• _Verilen Metin_
Benim hikâyem de asla olmayacaktı. Benim kızımın da. Belki onun kızının da. Diğerlerini ise düşünemiyorum bile.. Ailem olan kızlar dizisindeki ilk değil ama artık baş boncuksun. Daha upuzun yıllar başımızda ol, annem.
19 Ağustos 2023 Cumartesi
Sevmek
Sevmek; sevmediğin bir şeyi sırf o seviyor diye yapmaktır..
Ayrıca! Menemen de asla kat’a hiçbir zaman ve durumda soğanlı olmaz, olmaz iki gözüm olmaaaaz ;)
18 Ağustos 2023 Cuma
O an..
Hepimizin başına gelmiştir. Buzdolabında dondurma kutusunu bulduğunda bir heyecan ve sevinç yaşar, kutuyu hevesle bir açarsın kiiiiii..
İçinden donmuş köfte ya da daha fenası bezelye falan çıkar. Keşke tüm hayâl kırıklıklarımız bundan mürekkep olsa bebeYim.

• _Görev 1_
Metne göre menemen hiçbir durumda nasıl olmaz?
• _Görev 2_
Metinde adı geçen bütün yiyecekleri sıralayın.
• _Görev 3_
Metne göre buzdolabında dondurma kutusunu bulan kişinin heyecanı neden hayal kırıklığına dönüşür?

• _Sağlanan Malzeme_
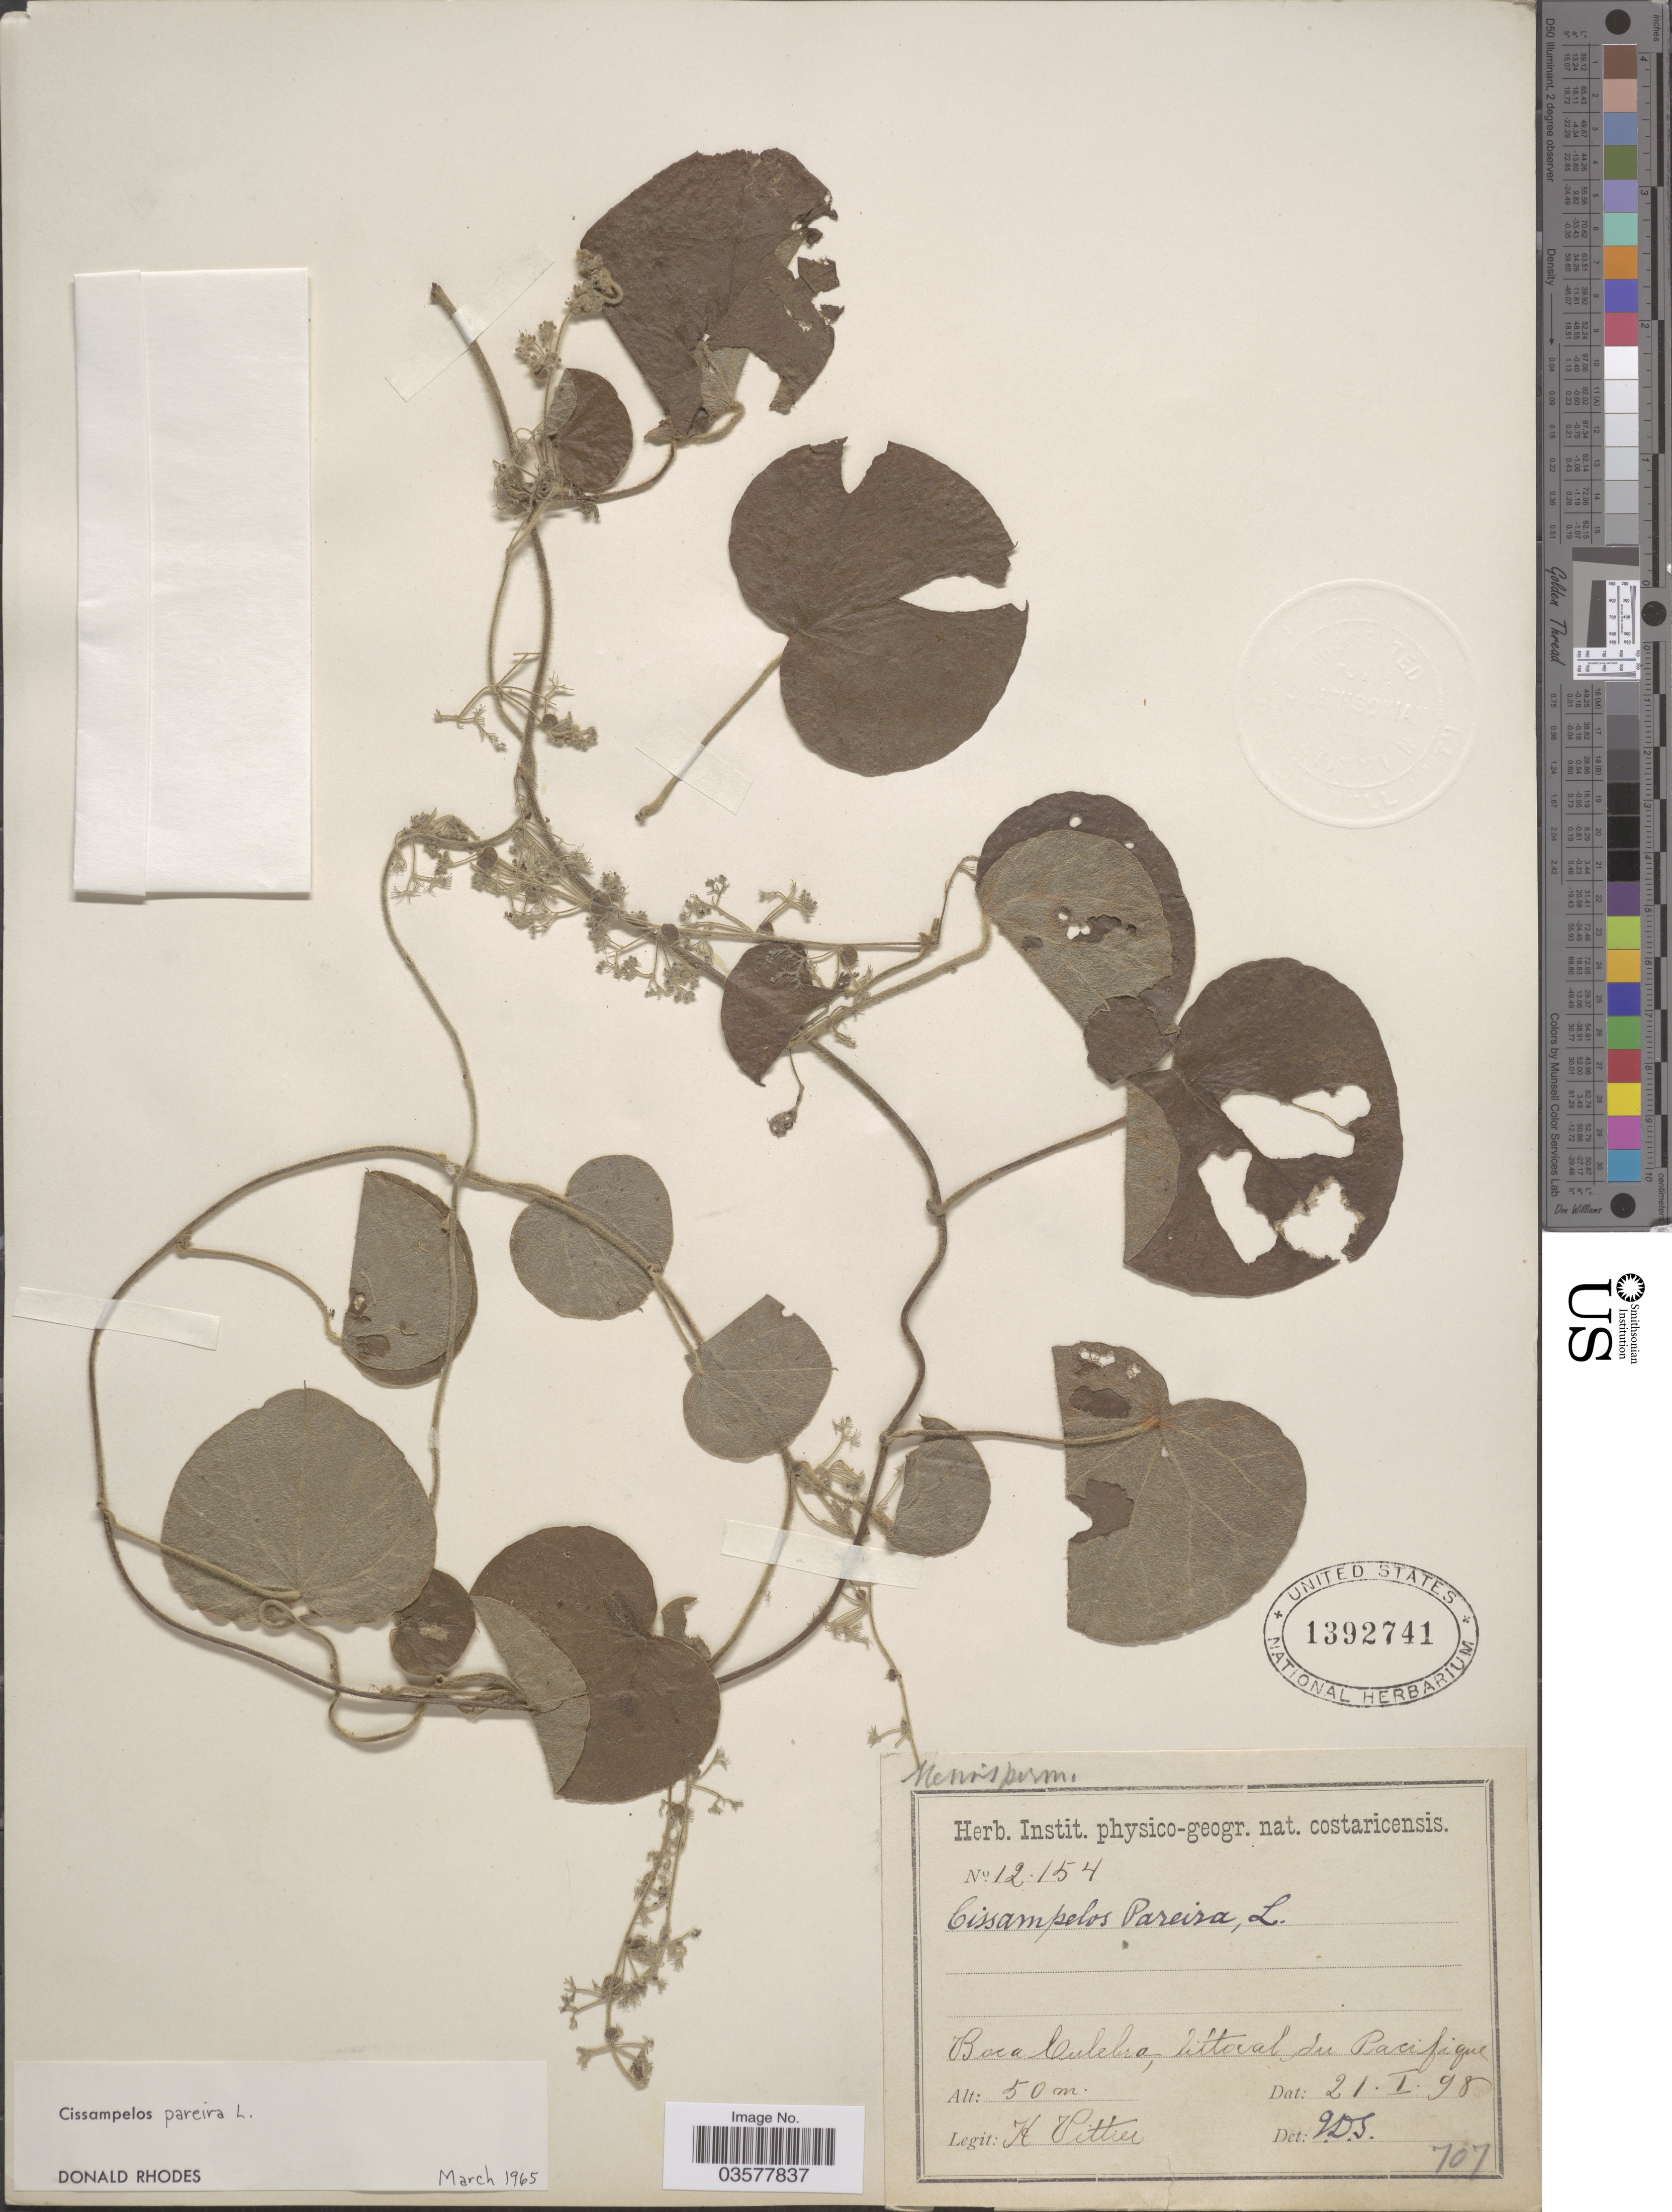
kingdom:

• _Tam Yanıt 1_
Soğanlı olmaz.

• _Tam Yanıt 2_
Menemen, soğan, dondurma, köfte, bezelye

• _Tam Yanıt 3_
Kişi kutuyu hevesle açar, ama içinden donmuş köfte ya da daha kötüsü bezelye çıkar.